Exercise instructions - Please transcribe the data that follows without the pictures, keeping every word the same.
*** Dataset entries Section Begins ***
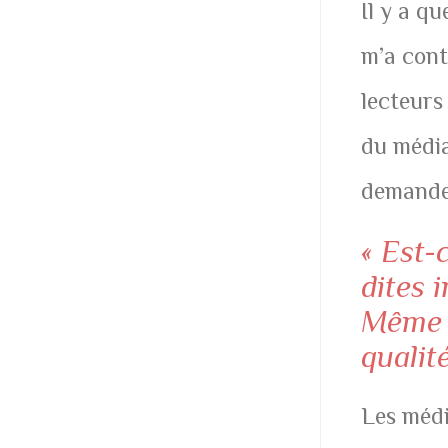
Il y a q
m’a cont
lecteurs
du média
demande
« Est-
dites 
Même s
qualit
Les médi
*** Dataset entries Section Ends ***
Answer box -
Il y a q
m’a cont
lecteurs
du média
demande
« Est-
dites 
Même s
qualit
Les médi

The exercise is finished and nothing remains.